Advanced Remediation
Use policy exceptions sparingly and narrowly. Do not disable invoice, attachment, impersonation, or DMARC controls for a whole vendor domain unless security ownership approves and the vendor mail stream is verified.
Verification
- A new test invoice from the same vendor reaches the intended mailbox.
- Proofpoint logs show the intended allow/exception and no higher-priority hold.
- Microsoft 365 message trace shows delivered, not quarantined or redirected.
- User confirms the message is visible in Outlook/OWA.
Ticket Notes to Capture
- Sender, recipient, timestamp, subject, message ID, quarantine reason, policy hit, allow entry changed, header/authentication result, downstream trace, verification.
Escalate When
- The sender appears spoofed or authentication fails.
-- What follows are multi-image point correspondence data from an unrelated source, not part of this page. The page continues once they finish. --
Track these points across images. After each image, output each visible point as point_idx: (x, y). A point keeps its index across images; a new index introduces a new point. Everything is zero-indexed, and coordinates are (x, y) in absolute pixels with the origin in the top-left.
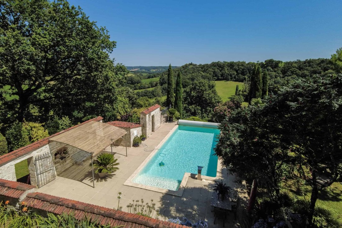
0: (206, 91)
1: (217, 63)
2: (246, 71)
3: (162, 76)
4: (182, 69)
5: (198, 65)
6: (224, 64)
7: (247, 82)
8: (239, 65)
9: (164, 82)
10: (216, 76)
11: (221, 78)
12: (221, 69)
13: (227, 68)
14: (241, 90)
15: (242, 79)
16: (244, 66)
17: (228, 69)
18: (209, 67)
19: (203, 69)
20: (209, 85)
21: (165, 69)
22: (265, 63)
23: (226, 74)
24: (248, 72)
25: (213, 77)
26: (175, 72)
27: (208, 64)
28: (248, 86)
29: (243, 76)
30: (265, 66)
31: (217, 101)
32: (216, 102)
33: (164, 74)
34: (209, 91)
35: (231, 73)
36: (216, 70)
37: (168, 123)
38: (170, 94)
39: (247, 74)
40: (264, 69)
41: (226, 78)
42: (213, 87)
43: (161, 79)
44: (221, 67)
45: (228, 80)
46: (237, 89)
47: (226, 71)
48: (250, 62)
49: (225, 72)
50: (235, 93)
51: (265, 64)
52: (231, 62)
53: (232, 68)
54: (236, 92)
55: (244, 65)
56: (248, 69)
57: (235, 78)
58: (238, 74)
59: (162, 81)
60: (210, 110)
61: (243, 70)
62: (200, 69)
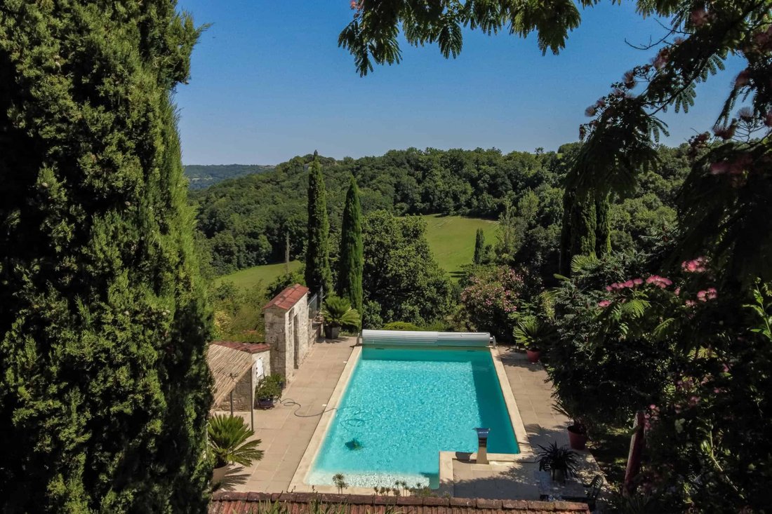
0: (397, 249)
1: (407, 153)
2: (503, 183)
3: (207, 201)
4: (282, 176)
5: (339, 162)
6: (429, 160)
7: (512, 216)
8: (480, 162)
9: (214, 224)
10: (405, 198)
11: (423, 206)
12: (419, 174)
13: (441, 171)
14: (490, 246)
15: (492, 208)
16: (495, 165)
17: (444, 177)
18: (378, 168)
19: (359, 176)
20: (405, 227)
21: (212, 175)
22: (560, 156)
23: (438, 193)
24: (510, 186)
25: (395, 203)
26: (258, 188)
27: (373, 159)
28: (513, 230)
29: (496, 200)
30: (563, 164)
31: (431, 280)
32: (428, 285)
33: (213, 195)
34: (408, 248)
35: (454, 187)
36: (405, 179)
37: (324, 344)
38: (319, 255)
39: (506, 191)
40: (559, 174)
41: (439, 205)
42: (416, 234)
43: (202, 213)
44: (422, 169)
45: (448, 214)
46: (478, 245)
47: (440, 181)
48: (514, 153)
49: (436, 186)
50: (473, 257)
51: (562, 160)
52: (454, 151)
53: (456, 171)
54: (476, 252)
55: (494, 162)
56: (510, 176)
57: (469, 204)
58: (478, 192)
59: (206, 221)
60: (412, 313)
61: (494, 177)
62: (348, 174)
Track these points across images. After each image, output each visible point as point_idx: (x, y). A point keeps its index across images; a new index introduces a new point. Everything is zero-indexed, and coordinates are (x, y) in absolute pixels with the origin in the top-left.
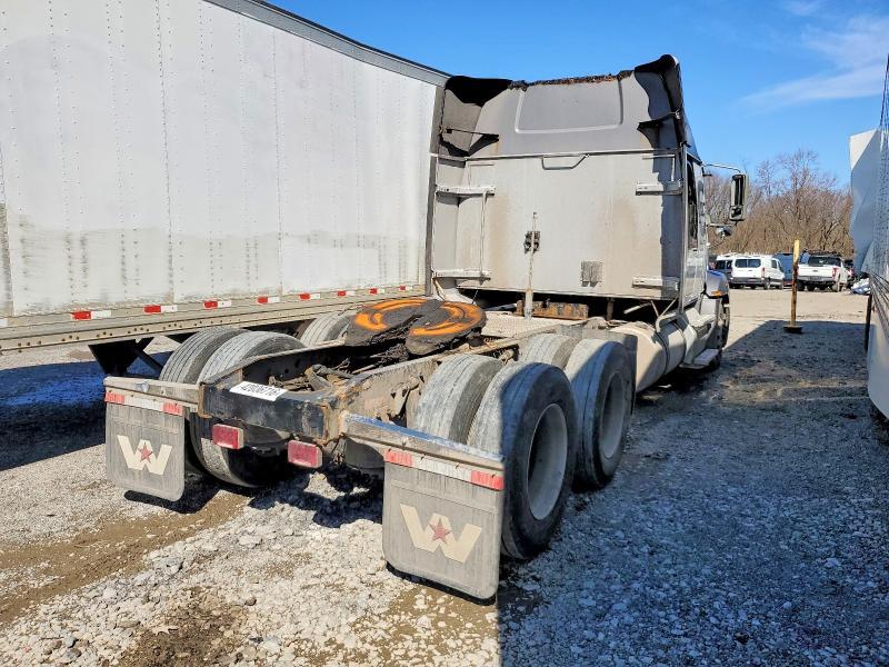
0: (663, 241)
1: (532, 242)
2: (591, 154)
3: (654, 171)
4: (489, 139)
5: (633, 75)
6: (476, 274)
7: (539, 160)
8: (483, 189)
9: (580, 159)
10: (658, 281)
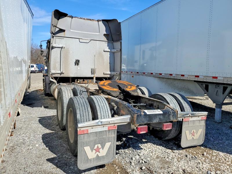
0: (110, 63)
1: (77, 63)
2: (93, 40)
3: (108, 46)
4: (62, 31)
5: (101, 21)
6: (59, 72)
7: (78, 40)
8: (61, 46)
9: (90, 40)
10: (109, 73)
- A security policy must be weakened beyond one sender or recipient.
- Multiple clients or domains see the same false positive.
- Proofpoint release succeeds but downstream mail flow fails.
Prevention
Maintain a vendor sender register with expected envelope domains, authentication status, and approved exception scope. Review false positives weekly instead of building one-off broad bypasses.